Truc Lam

Just 60km from Hanoi, the ancient village of Phu Lang is known for its traditional pottery and rustic beauty

Fans of traditional ceramics spare the ancient village of Phu Lang a special place in their heart. Nestled by the Cau River in Que Vo District, Bac Ninh, just 60km from Hanoi, this ancient ceramic village is tranquil and charming. Stacks of wood known as “wood trees” line the dykes. Residential backyards are strewn with jars, pots and vases in shades of earthy brown or red terracotta. Using clay shipped from Bac Giang, Phu Lang ceramics are characterized by their warm colors.

The history of Phu Lang is associated with those of Bat Trang and Tho Ha, two other northern ceramic villages with similar backgrounds. They villages diverged into producing different styles as time went by. The founding father of Phu Lang’s ceramic craft was Luu Phong Tu, who was sent north during the Tran Dynasty with two other ambassadors. Upon his return, Luu Phong Tu passed on his newfound knowledge about ceramic techniques to his fellow villagers. The two other ambassadors subsequently founded the ceramic villages of Tho Ha (Bac Giang) and Bat Trang (Hanoi). While Tho Ha Village has long since abandoned this craft, Phu Lang and Bat Trang are still turning out distinctive and beautiful ceramics.

Phu Lang villagers produce rough ceramics coated in lustrous black or red brown glaze. The wares have a rustic and natural charm. Strolling through rural alleyways, visitors feel like they’ve gone back in time, catching sight of potters, wood fires and smoking kilns behind green bamboo hedges. Most Phu Lang pottery is produced using a potter’s wheel, although several households employ molds. The village’s pottery is known for its rustic yet contemporary patterns.

Because of their rustic style and traditional techniques, Phu Lang’s traditional products fell out of favor and were struggling to find a market. After graduating from the University of Fine Arts and Industry, Vu Huu Nhung returned to his village determined to breathe new life into its ancient craft. In his adept hands, the local pottery was adorned with modern patterns. Mouths and handles were added, as well as geometric patterns and painted reliefs. All of a sudden, the village’s fermented cabbage jars and fish sauce pots were considered artistic as well as functional. The village’s pottery is now exhibited worldwide.

Committed to traditional wood-fueled furnaces, molded terracotta is fired at a temperature of 900oC. The resulting ceramics are popular for outdoor use in urban gardens. Drawing tourists and artists, this bamboo-shaded village has now become a contemporary art hub. Phu Lang villagers welcome visitors who wish to practice pressing, trimming and drawing patterns on pottery. This openness entices art lovers who come to learn about the traditional techniques and add their own creative touches.

Phu Lang has gained more attention thanks to a new product range: religious figurines. Branded with the name of the village, these figurines were inspired by the gifted artist Nguyen Tuan, known for his Buddhist statues, the little monk or a man with wings.
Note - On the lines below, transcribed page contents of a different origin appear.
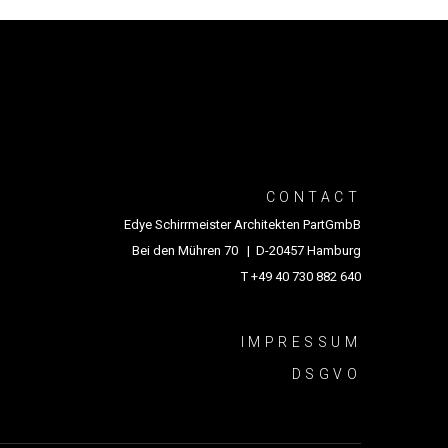
CONTACT
Edye Schirrmeister Architekten PartGmbB
Bei den Mühren 70 | D-20457 Hamburg
T +49 40 730 882 640
IMPRESSUM
DSGVO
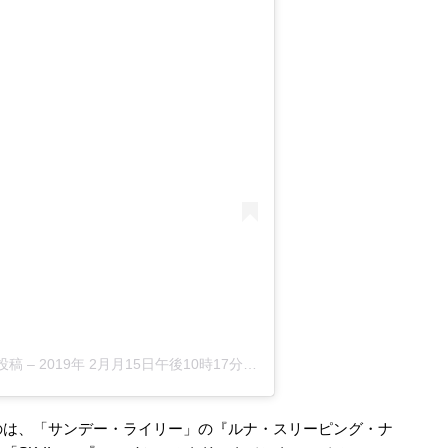
た投稿
–
2019年 2月月15日午後10時17分PST
のは、「サンデー・ライリー」の『ルナ・スリーピング・ナ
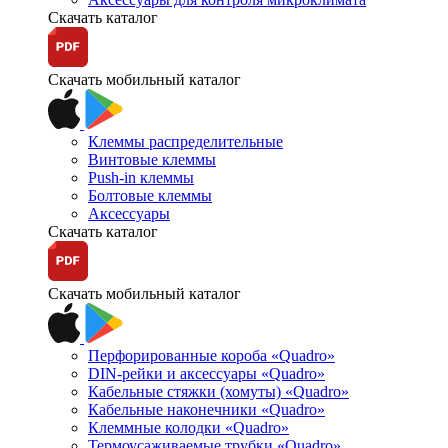
Скачать каталог
Скачать мобильный каталог
Клеммы распределительные
Винтовые клеммы
Push-in клеммы
Болтовые клеммы
Аксессуары
Скачать каталог
Скачать мобильный каталог
Перфорированные короба «Quadro»
DIN-рейки и аксессуары «Quadro»
Кабельные стяжки (хомуты) «Quadro»
Кабельные наконечники «Quadro»
Клеммные колодки «Quadro»
Термоусаживаемые трубки «Quadro»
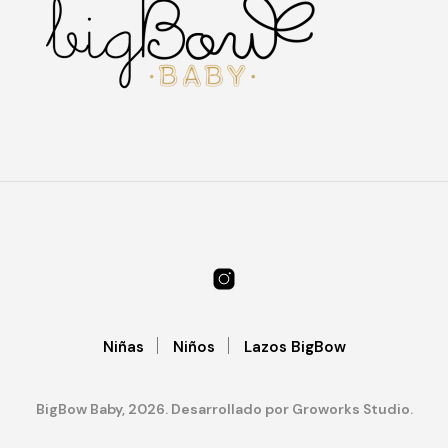
Las
Las
nes
opciones
opc
se
se
en
pueden
pu
elegir
ele
en
en
la
la
a
página
pág
de
de
cto
producto
pro
Niñas
Niños
Lazos BigBow
BigBow Baby, 2026. Desarrollado por Groworks Studio.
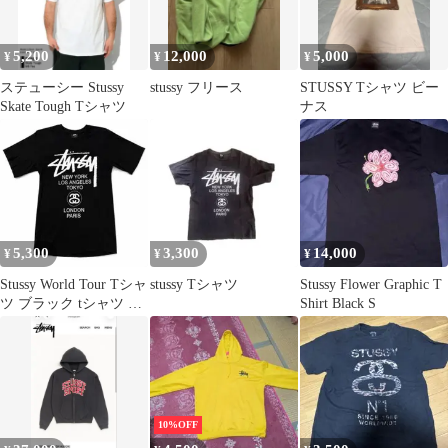
5,200
12,000
5,000
¥
¥
¥
ステューシー Stussy
stussy フリース
STUSSY Tシャツ ビー
Skate Tough Tシャツ
ナス
5,300
3,300
14,000
¥
¥
¥
Stussy World Tour Tシャ
stussy Tシャツ
Stussy Flower Graphic T
ツ ブラック tシャツ メ
Shirt Black S
ンズ
10%OFF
The most unique product, titled Tree of Life, was displayed worldwide in 2015 and 2016. These new designs reveal the artistic importance of this ancient village beside the Cau River.

As well as being a working craft village, Phu Lang is known for its rural beauty. Tourists come here to pose for photos. Music videos are filmed in this charming setting. Visitors stroll down meandering lanes lined with stacks of wood and explore workshops strewn with works-in-progress. In the birthplace of quan họ singing, visitors can hear the soothing voices of male and female artists, sample local spousal cakes and rice buns, and bring home some unique ceramic figurines to remind them of this special village.